Out of interest, do you agree with spartakus' point above? I thought they summed things up pretty well, but I'm not sure if you would also disagree with them.

I also wasn't that keen on the opening bit about health risks, although on reflection I can't say that I actually know enough about the subject to be confident saying that 5G is totally safe - obviously all the stuff about it causing coronavirus or whatever is nonsense, but at the same time it wouldn't be the first time a new technology had been rolled out without sufficient attention to health and safety, and none of us really know what happens after, say, a decade or so of exposure.

But that bit's just the introduction, the bit I was interested in was where "it goes on to talk about surveillance, control through urban planning etc which are things that already exist before, and can exist without, high speed mobile internet." Of course they do, but that doesn't mean that new techniques to develop and intensify these things further aren't worth analysing and discussing, which is why I thought this article was interesting.

I also think we should critique the 5G conspiracy theories and not just cheer for or try and associate ourselves with every act of sabotage carried out by conspiracists, but again, I don't think we should be doing that from the perspective of "this is all wrong, the government and tech companies are totally trustworthy and would never do anything to hurt you", but instead try to develop an independent position that tries to switch the discussion from the imaginary problems to real ones like surveillance, military technologies, etc.

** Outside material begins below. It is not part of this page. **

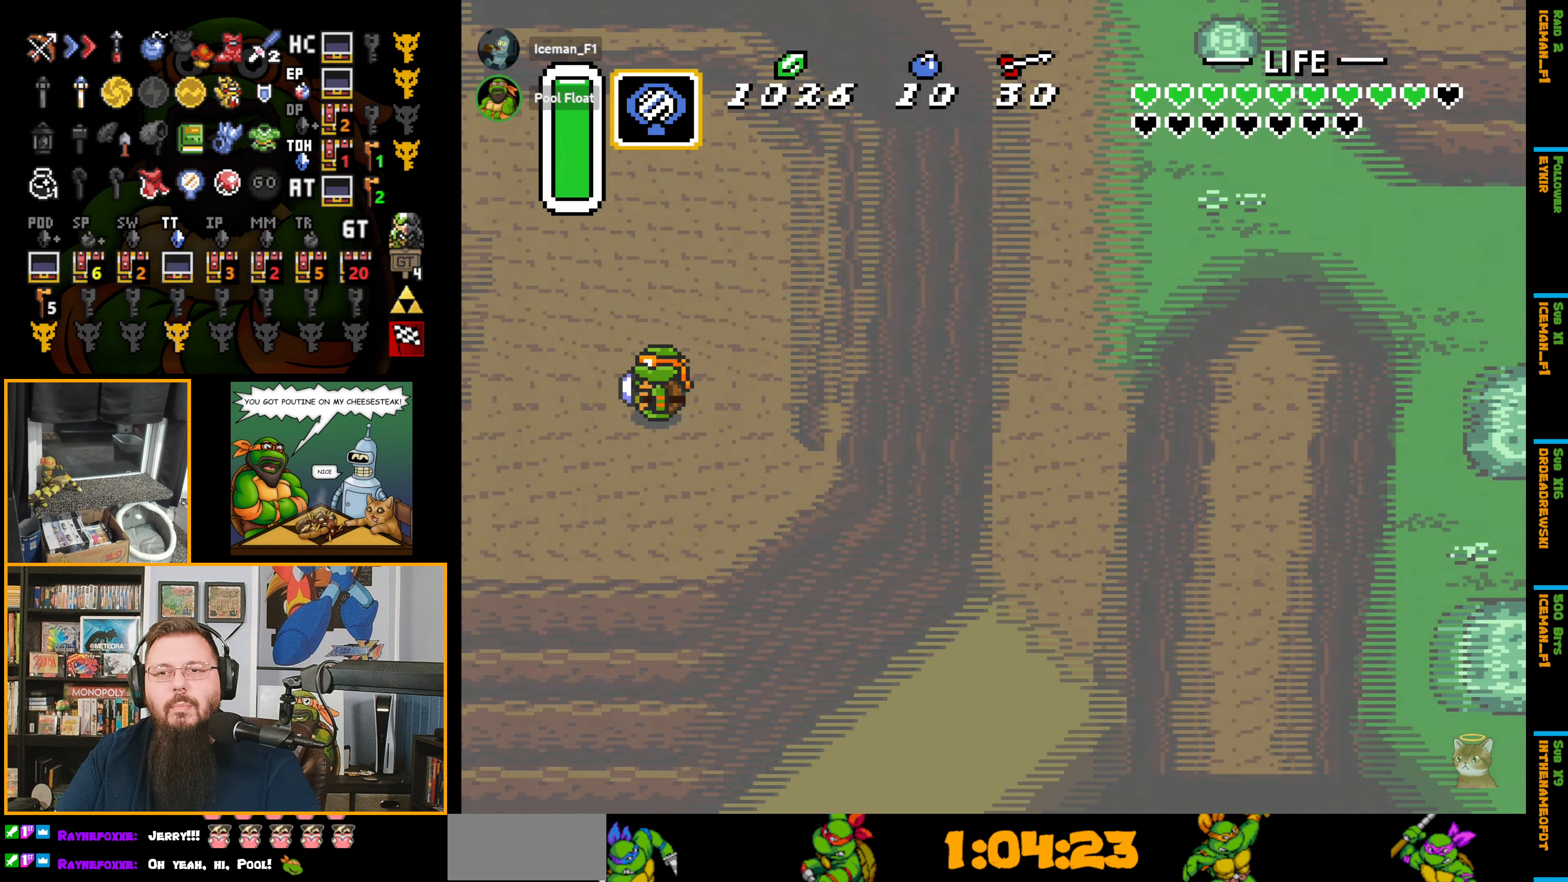
{"buttons": ["DPAD_UP"], "events": [[467, "DPAD_UP", "down"]]}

(It is possible here that I may be falling into that kind of ultra-left both-sideism which thinks that the height of wisdom is to look at any situation and says "there are two sides here, and they are both bourgeois, and all we need to do is denounce both of them". It is also possible that I might just have read stuff like Angry Workers and so on and come away with my muddled brain thinking "proper grown-up communist analysis is when people talk about logistics and ports, and the more they talk about ports and logistics the more grown-up and communist it is", and so be overly impressed by the article on that basis. Maybe.)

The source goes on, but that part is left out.